Overall, the Center for American Progress found that Ryan voted for “at least 65 separate pieces of deficit and debt-increasing legislation, with the total tab for all these votes a whopping $6.8 trillion in cumulative deficits.”

Bush and Ryan's spending spree and whopping tax cuts almost doubled the national debt from $5.6 trillion to more than $10 trillion, which they handed over to Obama in January 2009. Obama has added almost $5 trillion to the debt because of the existence of the Bush tax cuts (reducing the amount of revenue the government can take in); the weakened economy Obama inherited, which further reduces tax revenue; the interest on the $10 trillion he also inherited from Bush; the final years of the Iraq and Afghan wars; and the increased spending on safety net programs to support those who are jobless as a result of the recession.

So Bush and Ryan were handed a budget surplus, which they turned into a deficit, and they remain blameless in Ryan's eyes, yet Obama inherited the Great Recession, two wars and low tax revenues and Ryan blames him for adding to the national debt.

In addition, Ryan alleged that Obama failed to support the Simpson-Bowles deficit commission.

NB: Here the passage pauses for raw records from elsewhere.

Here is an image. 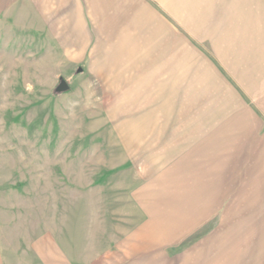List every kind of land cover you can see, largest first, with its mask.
<instances>
[{
  "label": "rangeland",
  "instance_id": "1",
  "mask_svg": "<svg viewBox=\"0 0 264 264\" xmlns=\"http://www.w3.org/2000/svg\"><path fill=\"white\" fill-rule=\"evenodd\" d=\"M64 5L0 0V264H264V151L212 144L208 50L166 70Z\"/></svg>",
  "mask_w": 264,
  "mask_h": 264
},
{
  "label": "crops",
  "instance_id": "2",
  "mask_svg": "<svg viewBox=\"0 0 264 264\" xmlns=\"http://www.w3.org/2000/svg\"><path fill=\"white\" fill-rule=\"evenodd\" d=\"M64 6L74 15L72 29L127 31L138 41L130 45L146 46L148 55L160 48L166 70L184 71L186 42L201 55L206 48L212 59L203 56L208 77L200 83L209 88L203 93L212 104V144H227L225 158L235 160L264 151V0H189L187 7L185 0H65ZM166 73L168 81L181 77ZM239 162L230 163L232 172Z\"/></svg>",
  "mask_w": 264,
  "mask_h": 264
},
{
  "label": "water",
  "instance_id": "3",
  "mask_svg": "<svg viewBox=\"0 0 264 264\" xmlns=\"http://www.w3.org/2000/svg\"><path fill=\"white\" fill-rule=\"evenodd\" d=\"M69 86L66 82V80H62L60 85L57 87V92L58 93H64V92H67L69 90Z\"/></svg>",
  "mask_w": 264,
  "mask_h": 264
}]
</instances>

In reality, Ryan was a member of that commission and rejected its recommendations to tackle spending.

Also curiously missing from Ryan's speech was his plan to drastically cut federal spending to eliminate the debt.

What Ryan didn't tell you is that his plan would not balance the budget until 2040 at the earliest. There's a good reason for that. Ryan plans to cut federal spending drastically, especially on programs that aid students, seniors, the poor and the middle class. But instead of using those savings to balance the budget, Ryan plans to hand the wealthiest Americans even bigger tax breaks than they enjoy now.

Another tidbit Ryan left out of his speech: Ronald Reagan's budget director David Stockman assessed Ryan's budget plan as doing “nothing to reverse the nation's economic decline and arrest its fiscal collapse,” adding that Ryan's plan is “devoid of credible math or hard policy choices.”